> _EXERCISE REQUIREMENTS_
Lay out every line of the data below as a JSON list of strings, one string per line, skipping blank lines. Leave the pictures out of your answer.

> _DATA_
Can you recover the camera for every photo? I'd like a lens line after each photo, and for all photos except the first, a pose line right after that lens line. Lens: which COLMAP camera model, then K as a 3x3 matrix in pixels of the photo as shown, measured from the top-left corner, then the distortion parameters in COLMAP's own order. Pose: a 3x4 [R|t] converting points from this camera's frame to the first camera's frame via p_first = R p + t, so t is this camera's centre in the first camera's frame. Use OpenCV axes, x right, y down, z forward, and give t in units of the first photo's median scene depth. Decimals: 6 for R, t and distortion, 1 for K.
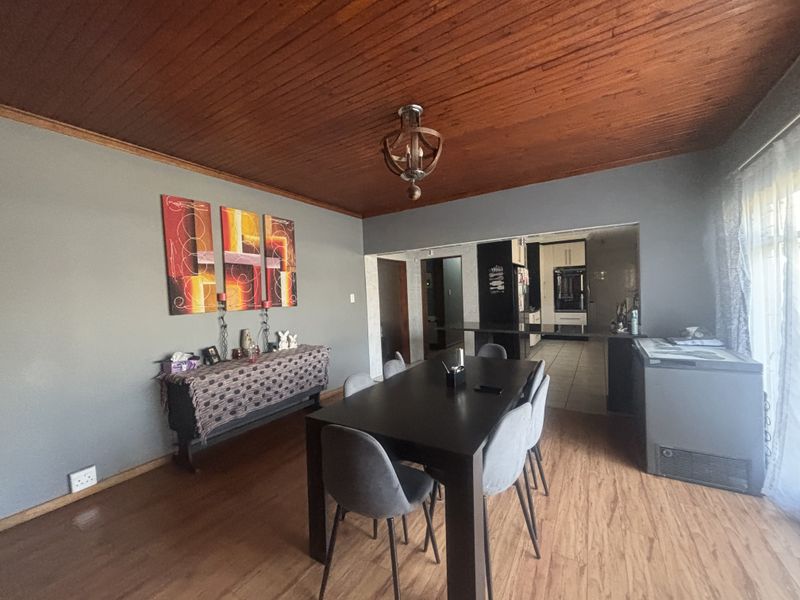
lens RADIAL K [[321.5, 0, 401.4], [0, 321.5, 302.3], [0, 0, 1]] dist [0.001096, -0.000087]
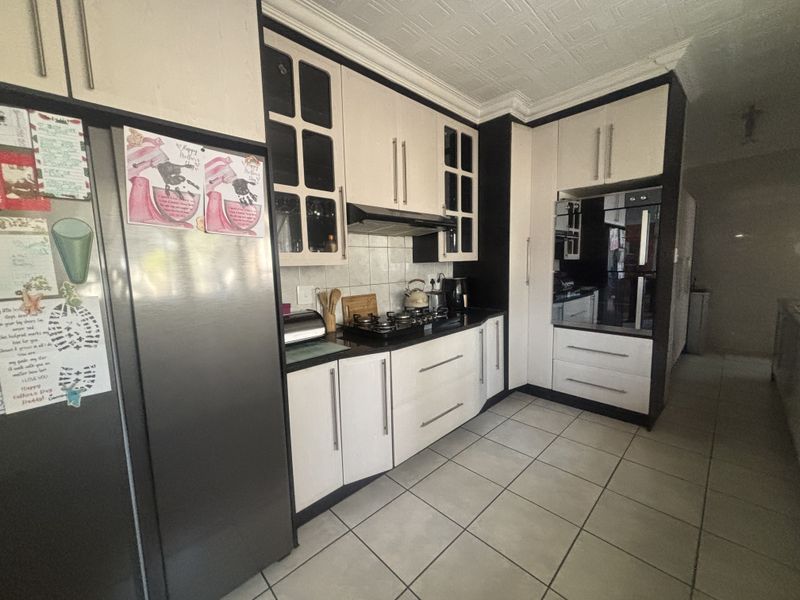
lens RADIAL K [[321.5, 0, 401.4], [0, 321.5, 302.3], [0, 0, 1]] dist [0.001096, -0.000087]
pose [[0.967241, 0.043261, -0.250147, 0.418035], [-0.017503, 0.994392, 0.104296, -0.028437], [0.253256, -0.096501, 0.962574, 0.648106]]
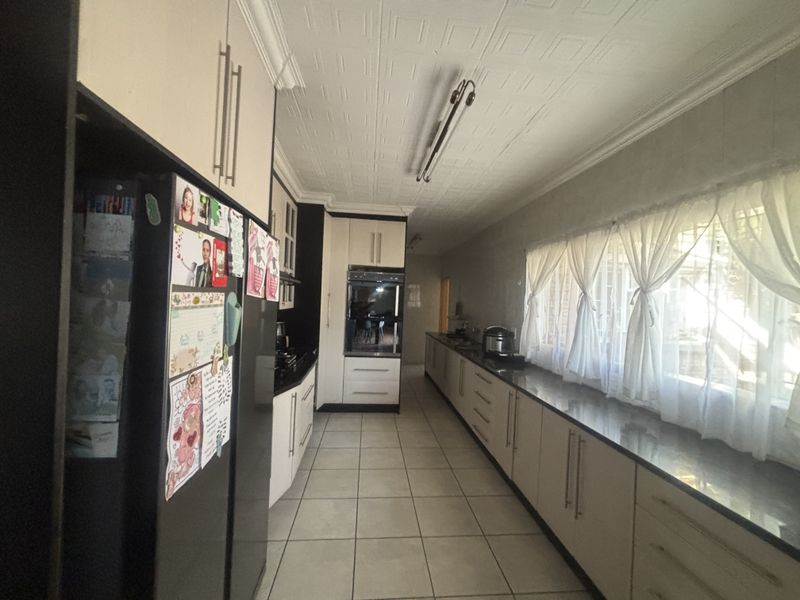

> _RESULT OF THE TASK_
[
  "Can you recover the camera for every photo? I'd like a lens line after each photo, and for all photos except the first, a pose line right after that lens line. Lens: which COLMAP camera model, then K as a 3x3 matrix in pixels of the photo as shown, measured from the top-left corner, then the distortion parameters in COLMAP's own order. Pose: a 3x4 [R|t] converting points from this camera's frame to the first camera's frame via p_first = R p + t, so t is this camera's centre in the first camera's frame. Use OpenCV axes, x right, y down, z forward, and give t in units of the first photo's median scene depth. Decimals: 6 for R, t and distortion, 1 for K.",
  "lens RADIAL K [[321.5, 0, 401.4], [0, 321.5, 302.3], [0, 0, 1]] dist [0.001096, -0.000087]",
  "lens RADIAL K [[321.5, 0, 401.4], [0, 321.5, 302.3], [0, 0, 1]] dist [0.001096, -0.000087]",
  "pose [[0.967241, 0.043261, -0.250147, 0.418035], [-0.017503, 0.994392, 0.104296, -0.028437], [0.253256, -0.096501, 0.962574, 0.648106]]"
]